» **Problem details**
Set down each entry exactly; omit images.
+++ Task inputs +++
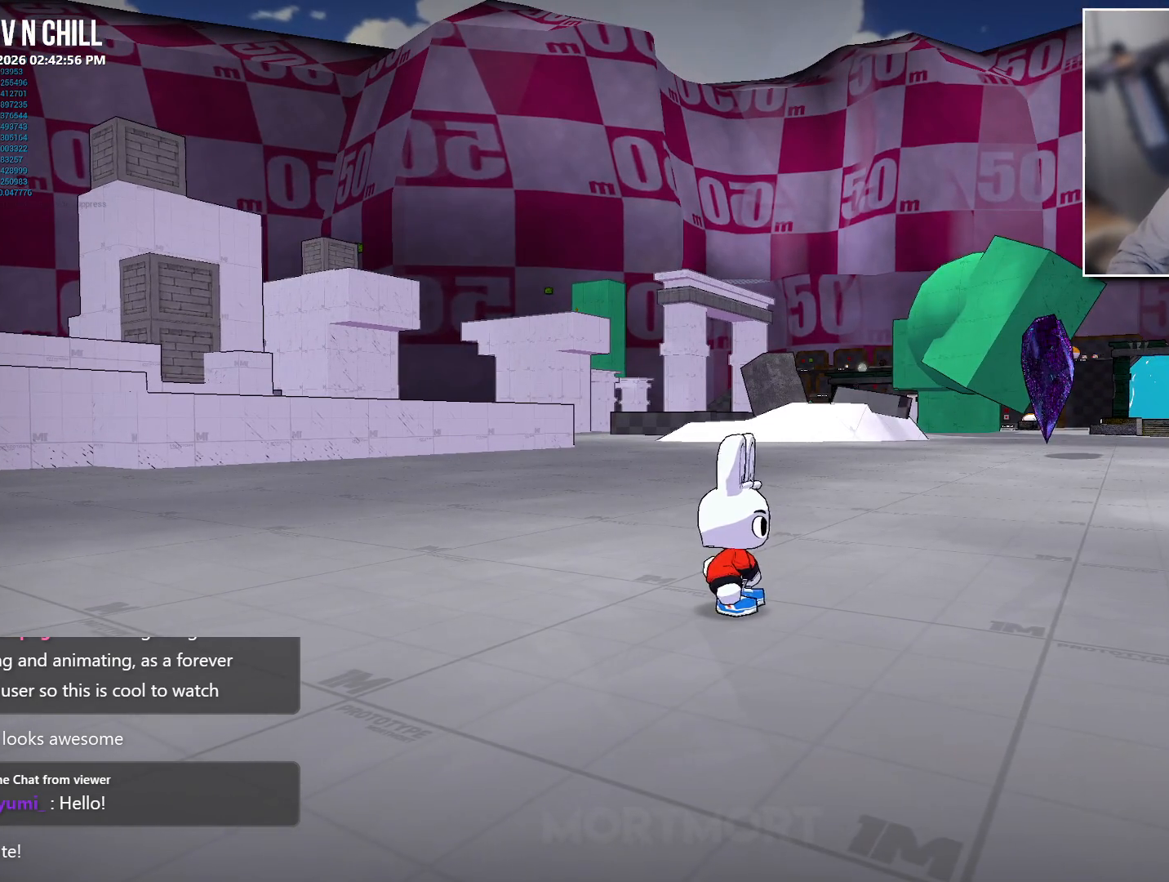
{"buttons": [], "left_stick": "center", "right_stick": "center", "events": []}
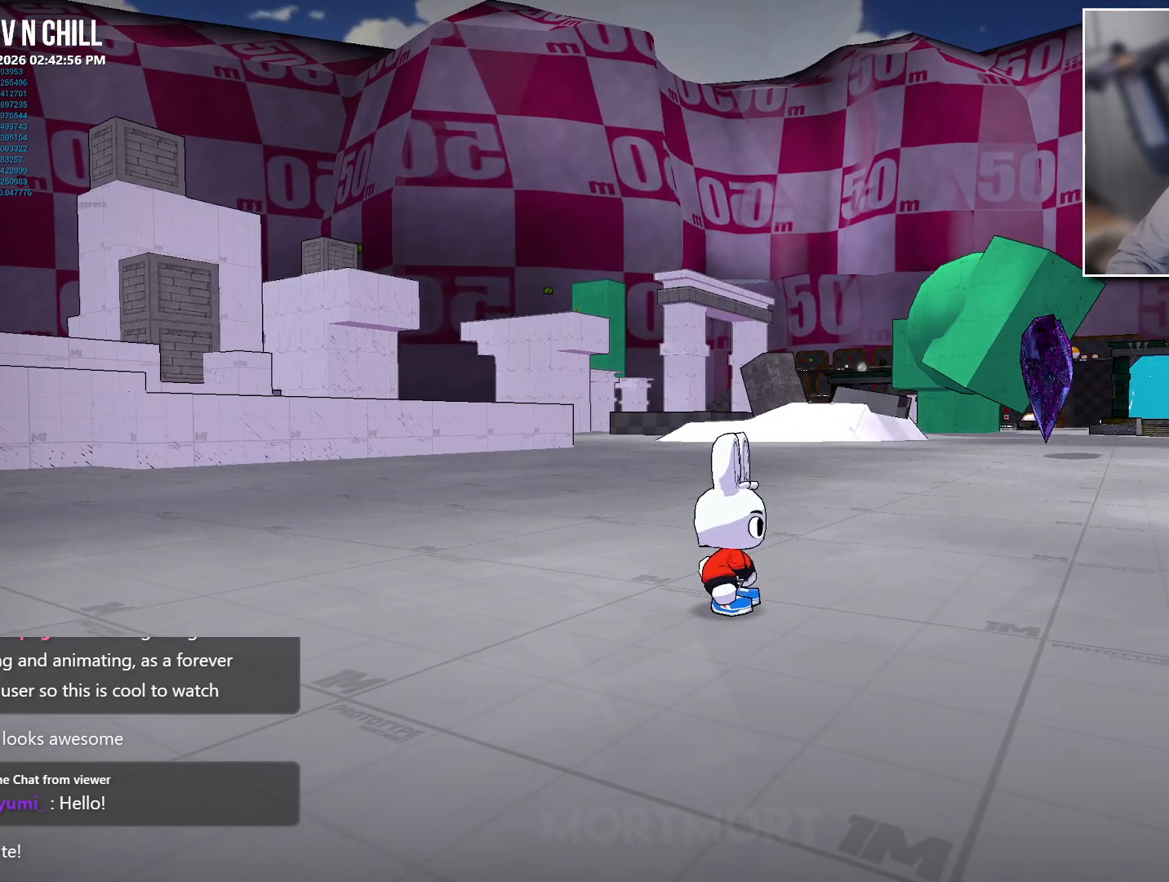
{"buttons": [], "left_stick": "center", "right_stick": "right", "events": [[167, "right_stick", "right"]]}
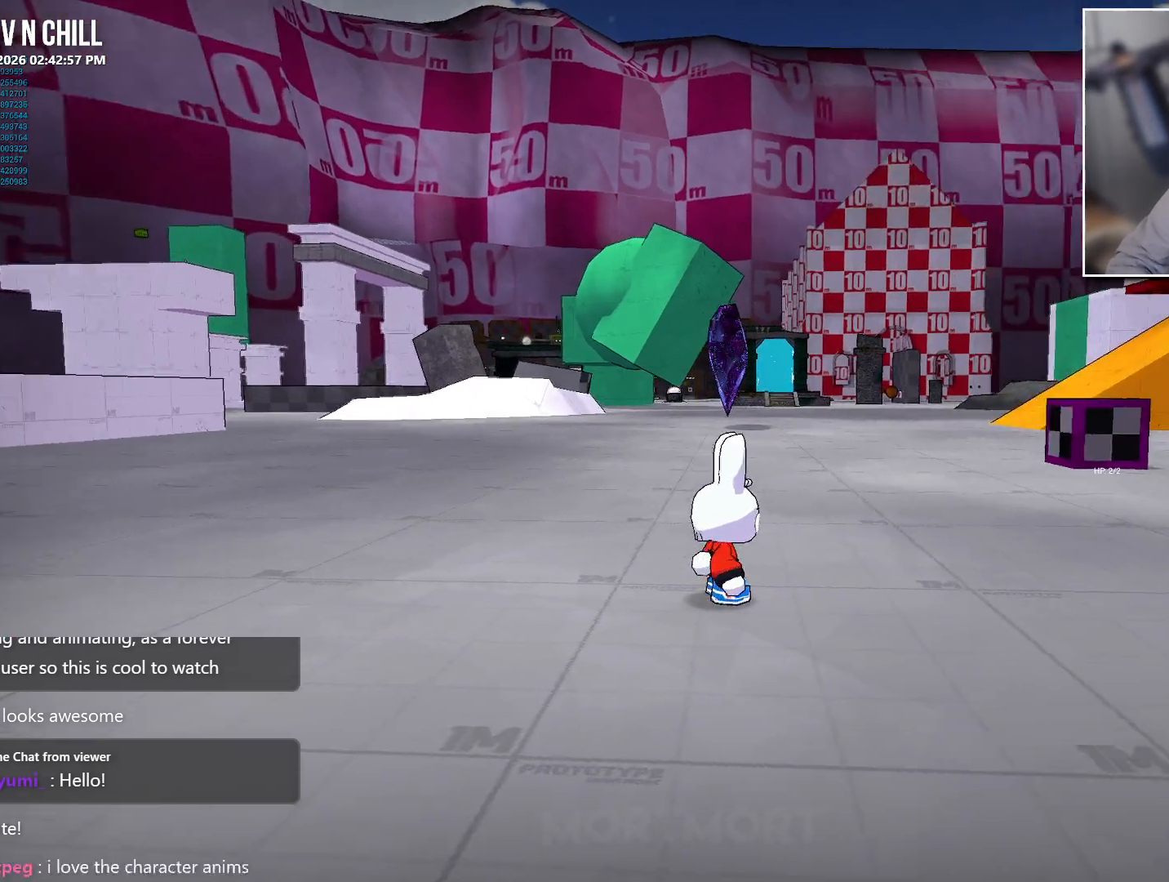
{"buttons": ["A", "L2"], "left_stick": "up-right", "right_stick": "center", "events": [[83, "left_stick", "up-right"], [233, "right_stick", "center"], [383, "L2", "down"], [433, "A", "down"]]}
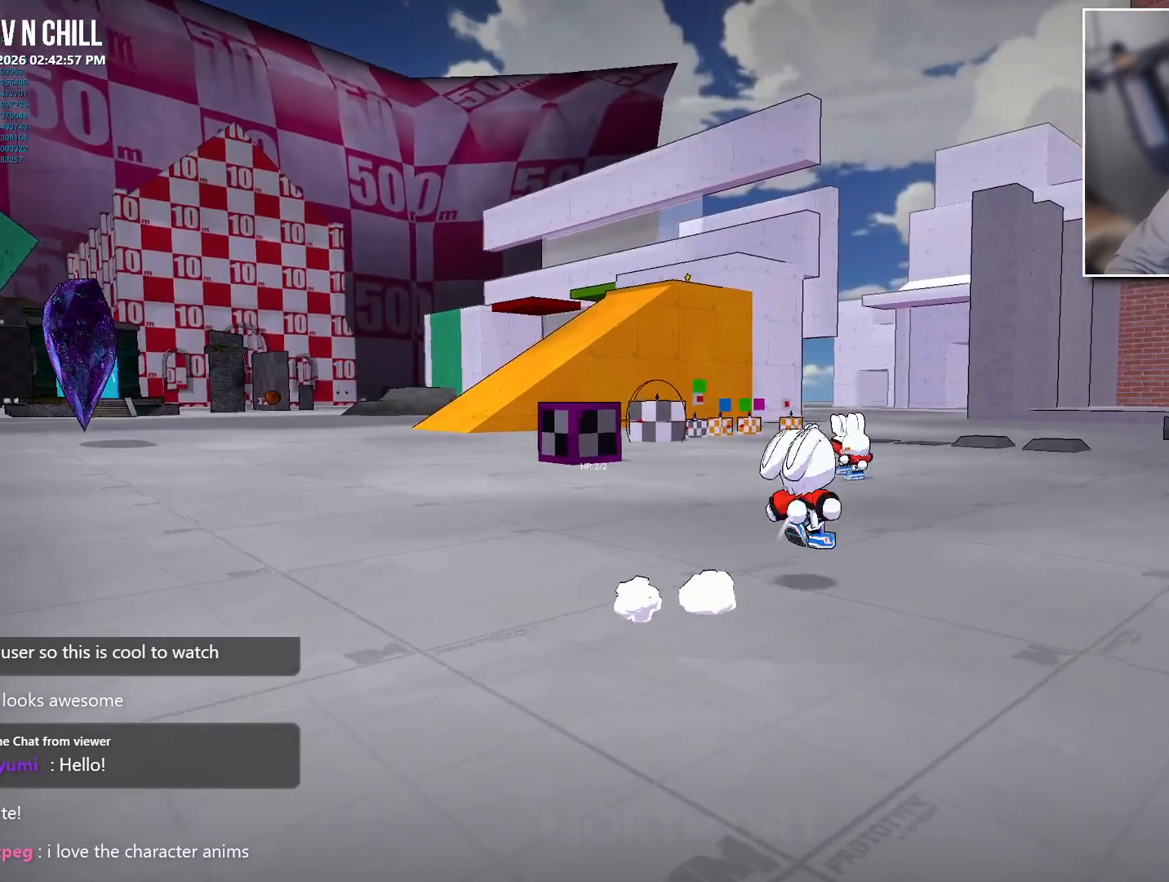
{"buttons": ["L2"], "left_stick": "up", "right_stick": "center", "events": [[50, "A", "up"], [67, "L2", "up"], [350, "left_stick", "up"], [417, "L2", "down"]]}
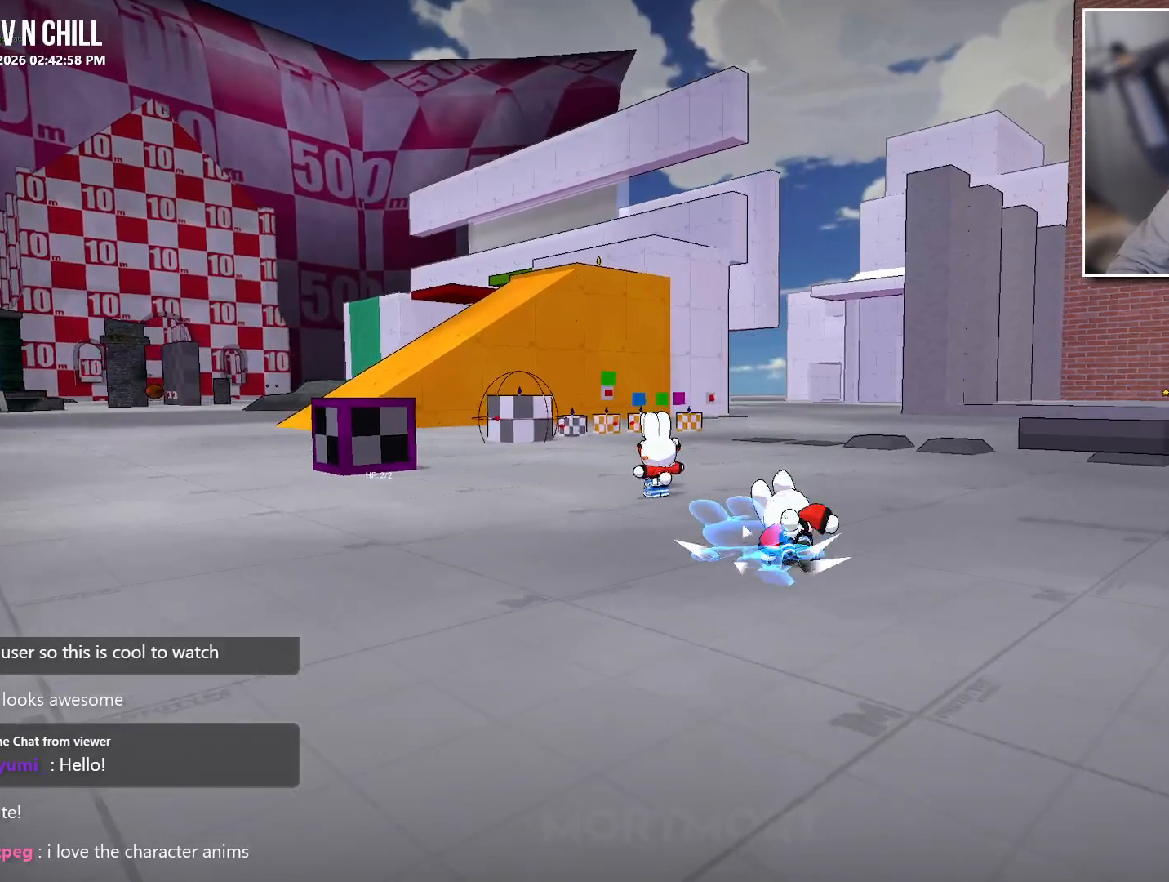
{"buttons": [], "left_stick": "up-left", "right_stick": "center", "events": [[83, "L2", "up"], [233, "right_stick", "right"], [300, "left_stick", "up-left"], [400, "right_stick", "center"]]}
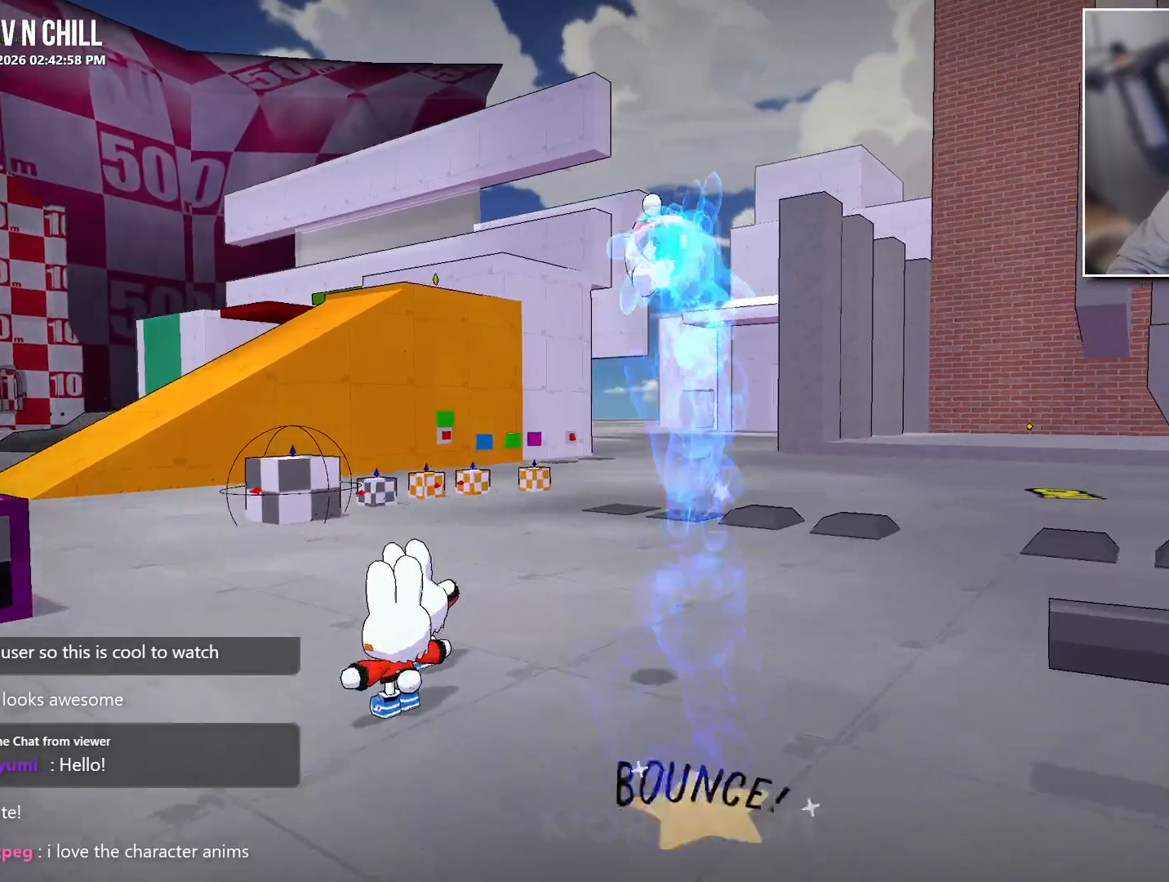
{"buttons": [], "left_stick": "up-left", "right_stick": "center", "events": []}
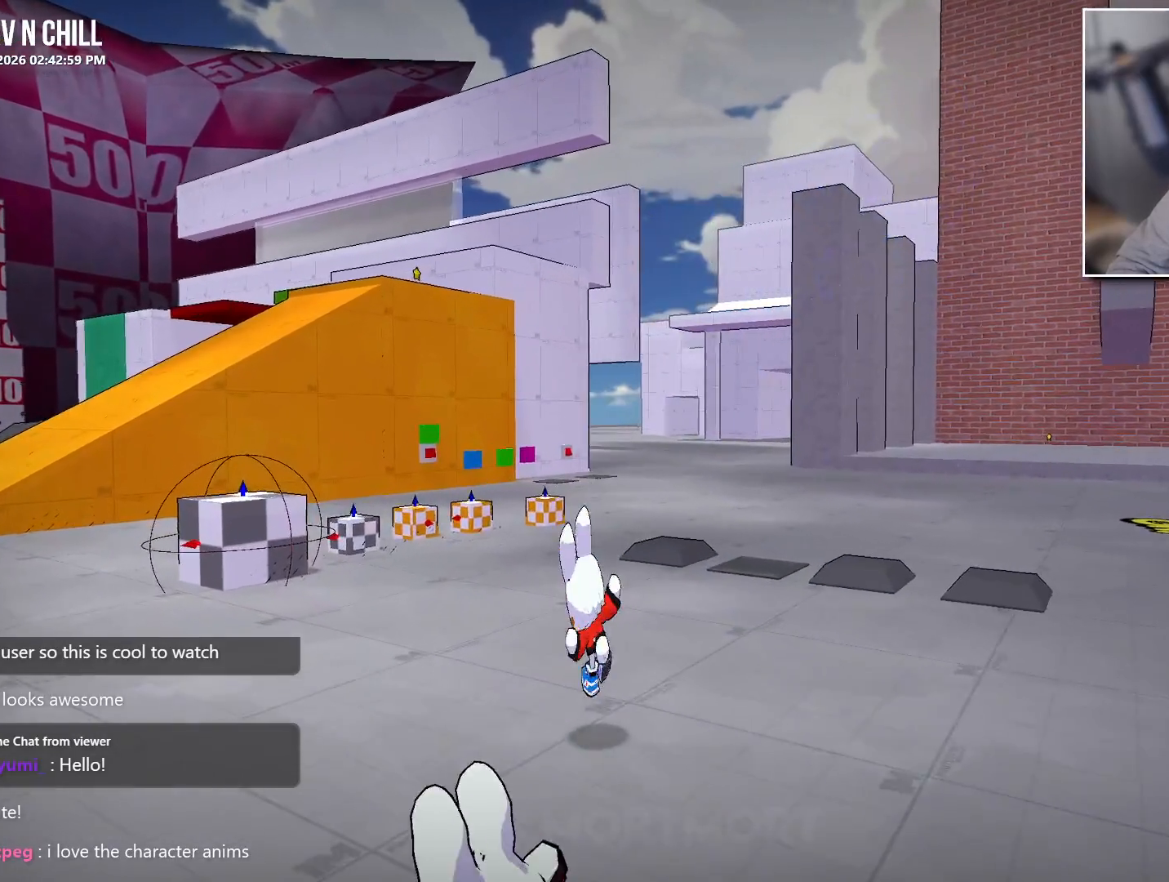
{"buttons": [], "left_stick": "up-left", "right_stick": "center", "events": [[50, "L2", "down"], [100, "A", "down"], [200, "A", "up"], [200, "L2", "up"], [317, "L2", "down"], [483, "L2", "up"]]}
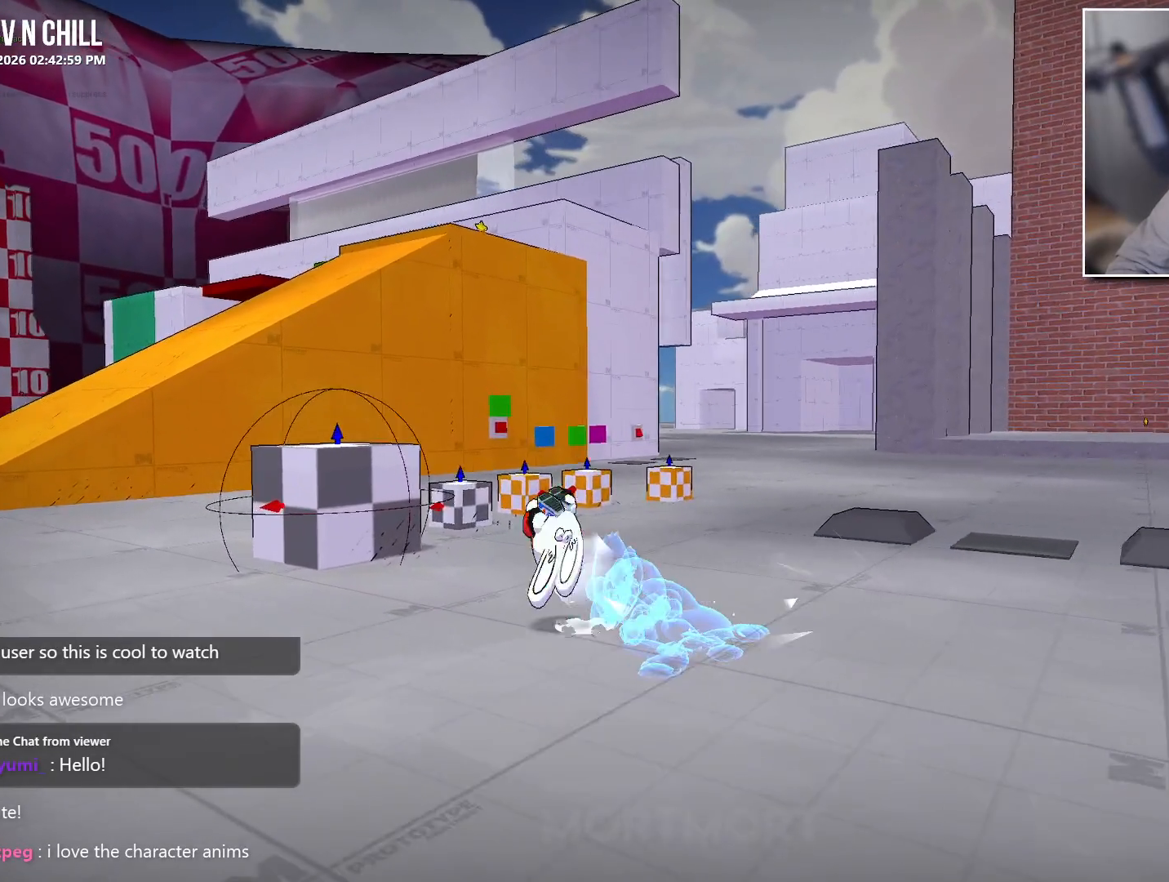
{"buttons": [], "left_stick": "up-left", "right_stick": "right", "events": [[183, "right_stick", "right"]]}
+++
» **Task output**
{"buttons": [], "left_stick": "center", "right_stick": "center", "events": []}
{"buttons": [], "left_stick": "center", "right_stick": "right", "events": [[167, "right_stick", "right"]]}
{"buttons": ["A", "L2"], "left_stick": "up-right", "right_stick": "center", "events": [[83, "left_stick", "up-right"], [233, "right_stick", "center"], [383, "L2", "down"], [433, "A", "down"]]}
{"buttons": ["L2"], "left_stick": "up", "right_stick": "center", "events": [[50, "A", "up"], [67, "L2", "up"], [350, "left_stick", "up"], [417, "L2", "down"]]}
{"buttons": [], "left_stick": "up-left", "right_stick": "center", "events": [[83, "L2", "up"], [233, "right_stick", "right"], [300, "left_stick", "up-left"], [400, "right_stick", "center"]]}
{"buttons": [], "left_stick": "up-left", "right_stick": "center", "events": []}
{"buttons": [], "left_stick": "up-left", "right_stick": "center", "events": [[50, "L2", "down"], [100, "A", "down"], [200, "A", "up"], [200, "L2", "up"], [317, "L2", "down"], [483, "L2", "up"]]}
{"buttons": [], "left_stick": "up-left", "right_stick": "right", "events": [[183, "right_stick", "right"]]}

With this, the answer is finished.